START ENTRIES SUPPLIED

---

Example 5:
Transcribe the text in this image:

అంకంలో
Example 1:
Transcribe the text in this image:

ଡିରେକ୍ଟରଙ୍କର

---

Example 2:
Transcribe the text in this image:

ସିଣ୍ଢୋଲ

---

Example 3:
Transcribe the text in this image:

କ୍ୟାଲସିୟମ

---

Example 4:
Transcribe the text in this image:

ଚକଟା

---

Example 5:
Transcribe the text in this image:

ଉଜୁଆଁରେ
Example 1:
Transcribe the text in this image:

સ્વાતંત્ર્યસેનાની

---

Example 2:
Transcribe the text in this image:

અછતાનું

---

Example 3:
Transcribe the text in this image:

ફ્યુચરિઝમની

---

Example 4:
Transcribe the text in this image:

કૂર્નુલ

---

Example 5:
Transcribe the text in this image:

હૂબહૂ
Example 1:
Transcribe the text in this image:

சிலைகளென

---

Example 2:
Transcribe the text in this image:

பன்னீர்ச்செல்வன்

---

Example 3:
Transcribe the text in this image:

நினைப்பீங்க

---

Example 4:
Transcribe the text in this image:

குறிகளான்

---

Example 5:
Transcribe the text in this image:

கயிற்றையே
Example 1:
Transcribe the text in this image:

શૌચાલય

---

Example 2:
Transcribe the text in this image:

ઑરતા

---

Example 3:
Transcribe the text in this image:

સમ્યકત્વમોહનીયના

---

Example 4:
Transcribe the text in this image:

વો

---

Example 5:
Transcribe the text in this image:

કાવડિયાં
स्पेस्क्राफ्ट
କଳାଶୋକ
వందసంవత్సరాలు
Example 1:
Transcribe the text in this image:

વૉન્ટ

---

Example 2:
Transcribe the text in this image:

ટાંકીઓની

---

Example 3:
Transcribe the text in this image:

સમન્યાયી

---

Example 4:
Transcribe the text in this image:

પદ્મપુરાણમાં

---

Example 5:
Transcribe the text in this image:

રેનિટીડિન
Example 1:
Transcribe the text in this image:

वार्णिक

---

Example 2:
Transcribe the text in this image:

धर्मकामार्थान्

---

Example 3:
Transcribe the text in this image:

END ENTRIES SUPPLIED

Return the whole listing exactly.

#### EXERCISE RESPONSE
---

Example 5:
Transcribe the text in this image:

అంకంలో
Example 1:
Transcribe the text in this image:

ଡିରେକ୍ଟରଙ୍କର

---

Example 2:
Transcribe the text in this image:

ସିଣ୍ଢୋଲ

---

Example 3:
Transcribe the text in this image:

କ୍ୟାଲସିୟମ

---

Example 4:
Transcribe the text in this image:

ଚକଟା

---

Example 5:
Transcribe the text in this image:

ଉଜୁଆଁରେ
Example 1:
Transcribe the text in this image:

સ્વાતંત્ર્યસેનાની

---

Example 2:
Transcribe the text in this image:

અછતાનું

---

Example 3:
Transcribe the text in this image:

ફ્યુચરિઝમની

---

Example 4:
Transcribe the text in this image:

કૂર્નુલ

---

Example 5:
Transcribe the text in this image:

હૂબહૂ
Example 1:
Transcribe the text in this image:

சிலைகளென

---

Example 2:
Transcribe the text in this image:

பன்னீர்ச்செல்வன்

---

Example 3:
Transcribe the text in this image:

நினைப்பீங்க

---

Example 4:
Transcribe the text in this image:

குறிகளான்

---

Example 5:
Transcribe the text in this image:

கயிற்றையே
Example 1:
Transcribe the text in this image:

શૌચાલય

---

Example 2:
Transcribe the text in this image:

ઑરતા

---

Example 3:
Transcribe the text in this image:

સમ્યકત્વમોહનીયના

---

Example 4:
Transcribe the text in this image:

વો

---

Example 5:
Transcribe the text in this image:

કાવડિયાં
स्पेस्क्राफ्ट
କଳାଶୋକ
వందసంవత్సరాలు
Example 1:
Transcribe the text in this image:

વૉન્ટ

---

Example 2:
Transcribe the text in this image:

ટાંકીઓની

---

Example 3:
Transcribe the text in this image:

સમન્યાયી

---

Example 4:
Transcribe the text in this image:

પદ્મપુરાણમાં

---

Example 5:
Transcribe the text in this image:

રેનિટીડિન
Example 1:
Transcribe the text in this image:

वार्णिक

---

Example 2:
Transcribe the text in this image:

धर्मकामार्थान्

---

Example 3:
Transcribe the text in this image:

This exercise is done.